■ ASSIGNED TASK: Copy out the lines from the one with "d Veranstaltungen - Archiv" up to and including the one with "der ersten Fellow".

Extracted page text data:
· · · · ·

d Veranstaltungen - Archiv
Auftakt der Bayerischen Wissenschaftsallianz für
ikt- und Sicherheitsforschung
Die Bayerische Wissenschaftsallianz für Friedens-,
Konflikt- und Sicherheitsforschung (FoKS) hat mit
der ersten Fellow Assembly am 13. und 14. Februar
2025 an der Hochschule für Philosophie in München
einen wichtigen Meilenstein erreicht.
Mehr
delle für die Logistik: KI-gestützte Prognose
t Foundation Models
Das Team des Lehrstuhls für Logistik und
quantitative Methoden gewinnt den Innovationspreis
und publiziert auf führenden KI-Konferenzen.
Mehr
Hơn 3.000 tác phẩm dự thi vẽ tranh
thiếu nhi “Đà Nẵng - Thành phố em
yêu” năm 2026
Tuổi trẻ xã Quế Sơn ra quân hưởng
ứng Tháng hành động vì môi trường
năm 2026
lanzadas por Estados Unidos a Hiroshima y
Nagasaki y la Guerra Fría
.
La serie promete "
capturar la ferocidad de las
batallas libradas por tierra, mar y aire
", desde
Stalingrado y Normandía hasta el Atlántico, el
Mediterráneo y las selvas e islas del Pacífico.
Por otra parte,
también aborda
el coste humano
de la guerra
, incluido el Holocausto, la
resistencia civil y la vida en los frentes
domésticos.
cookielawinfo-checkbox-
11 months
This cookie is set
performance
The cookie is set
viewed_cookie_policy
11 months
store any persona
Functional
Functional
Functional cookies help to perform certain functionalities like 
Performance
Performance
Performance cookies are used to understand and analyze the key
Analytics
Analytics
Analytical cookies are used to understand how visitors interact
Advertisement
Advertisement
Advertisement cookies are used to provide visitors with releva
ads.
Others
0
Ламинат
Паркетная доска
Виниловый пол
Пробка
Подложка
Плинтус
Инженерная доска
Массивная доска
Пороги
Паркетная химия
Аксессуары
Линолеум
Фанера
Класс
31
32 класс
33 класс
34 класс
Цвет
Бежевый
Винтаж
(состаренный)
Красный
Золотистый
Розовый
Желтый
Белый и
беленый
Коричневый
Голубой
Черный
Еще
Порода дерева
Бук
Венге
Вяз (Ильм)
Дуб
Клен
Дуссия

· · · · ·

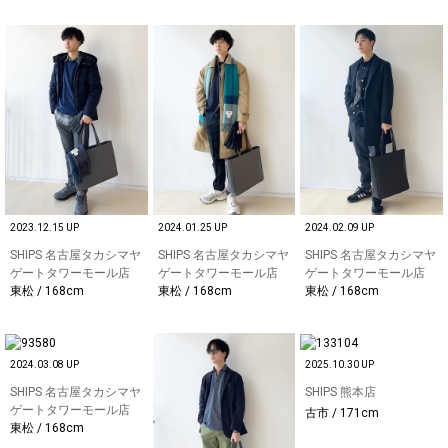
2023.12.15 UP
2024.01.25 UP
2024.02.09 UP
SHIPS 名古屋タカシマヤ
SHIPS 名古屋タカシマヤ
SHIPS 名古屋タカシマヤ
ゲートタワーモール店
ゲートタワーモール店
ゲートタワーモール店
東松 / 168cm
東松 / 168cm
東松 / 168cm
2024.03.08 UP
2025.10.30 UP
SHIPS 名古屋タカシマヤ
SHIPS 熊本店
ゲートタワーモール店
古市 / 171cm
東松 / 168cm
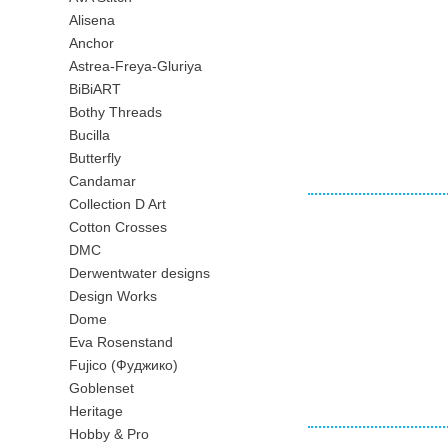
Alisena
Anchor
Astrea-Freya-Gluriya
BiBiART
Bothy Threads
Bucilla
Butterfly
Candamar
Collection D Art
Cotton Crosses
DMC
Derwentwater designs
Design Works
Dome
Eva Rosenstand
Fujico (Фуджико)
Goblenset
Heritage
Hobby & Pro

· · · · ·

■ REPLY TO THE TASK:
d Veranstaltungen - Archiv
Auftakt der Bayerischen Wissenschaftsallianz für
ikt- und Sicherheitsforschung
Die Bayerische Wissenschaftsallianz für Friedens-,
Konflikt- und Sicherheitsforschung (FoKS) hat mit
der ersten Fellow Assembly am 13. und 14. Februar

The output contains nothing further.